* [Images de graphiques générées]
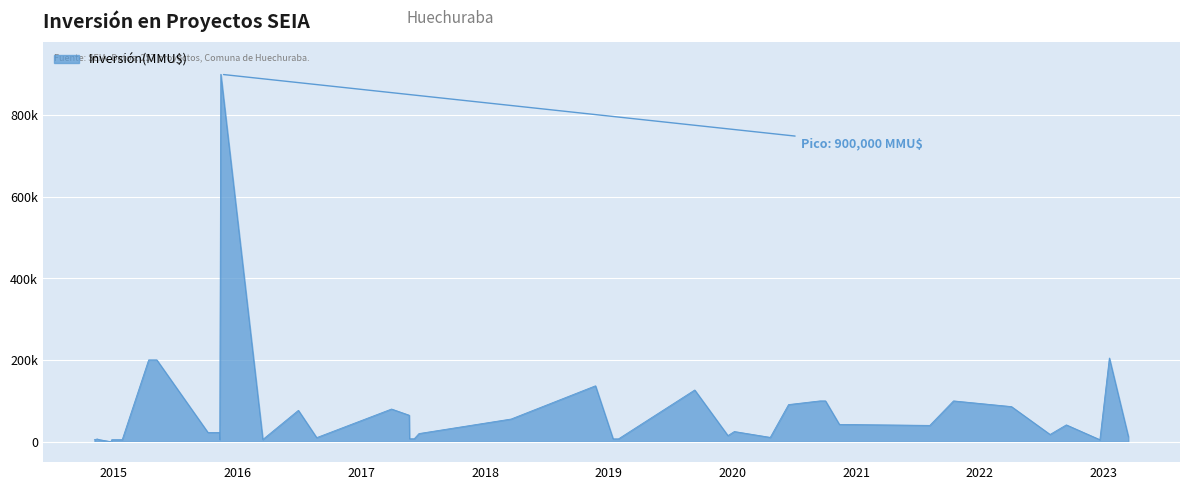

What is the maximum value shown in the chart?

900000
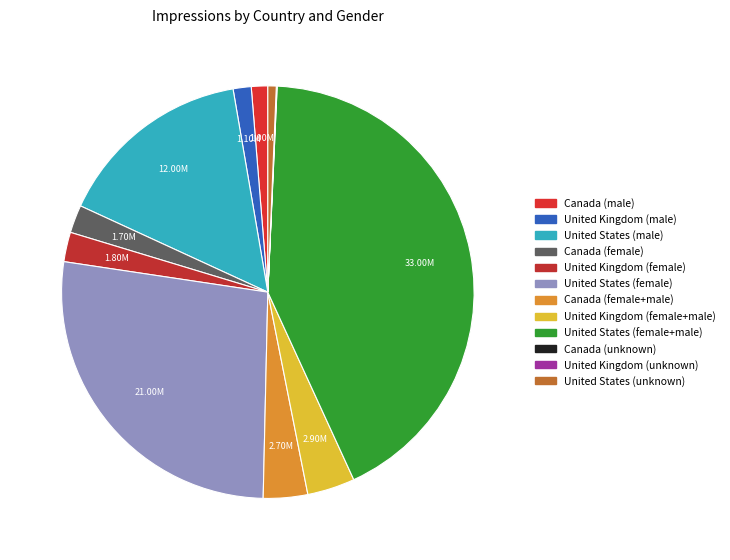

Between Canada (female) and Canada (male), which is larger?

Canada (female)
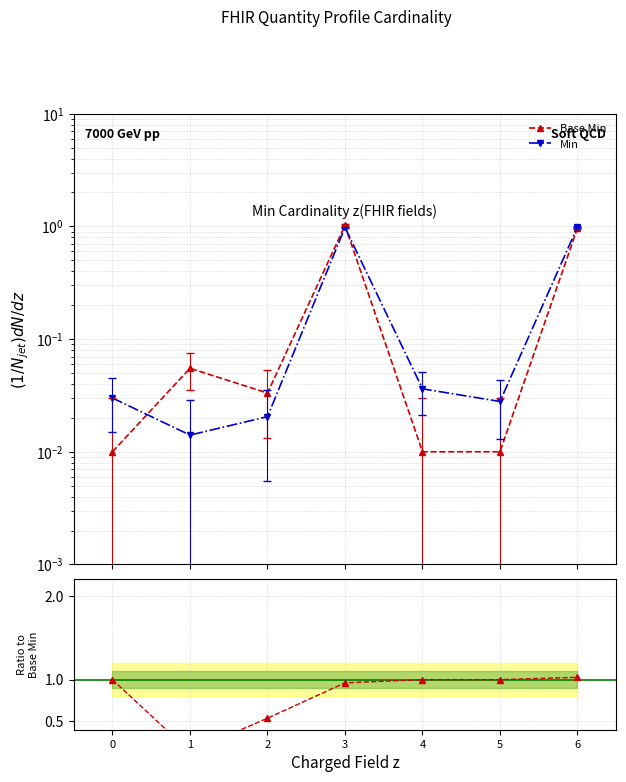

The Min / Base Min series shows 0.5 at 2. True or false?

True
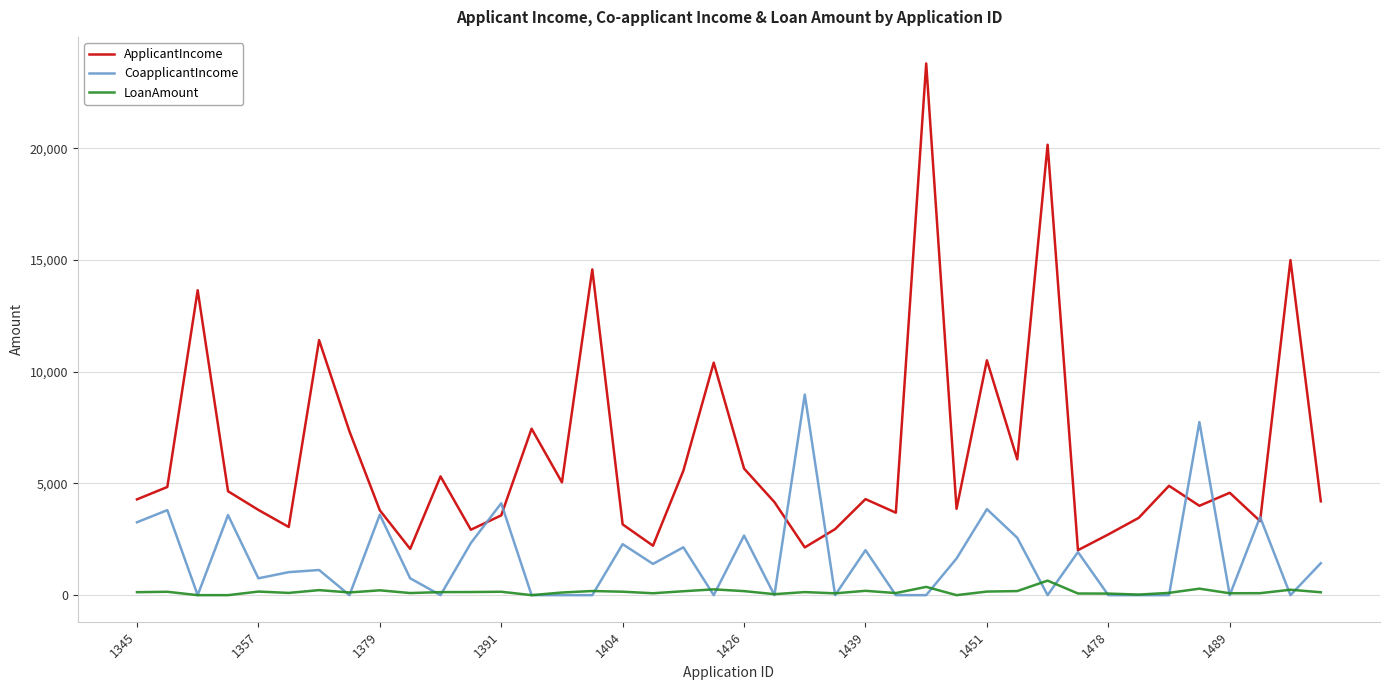

Which series has the largest total across all categories?

ApplicantIncome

* [Présentation de l'exercice] Extrayez toutes les lignes de texte des enregistrements ci-dessus sans rien y changer, en omettant les images dans votre réponse.

* [Réponse ci-dessous]
What is the maximum value shown in the chart?

900000

Between Canada (female) and Canada (male), which is larger?

Canada (female)

The Min / Base Min series shows 0.5 at 2. True or false?

True

Which series has the largest total across all categories?

ApplicantIncome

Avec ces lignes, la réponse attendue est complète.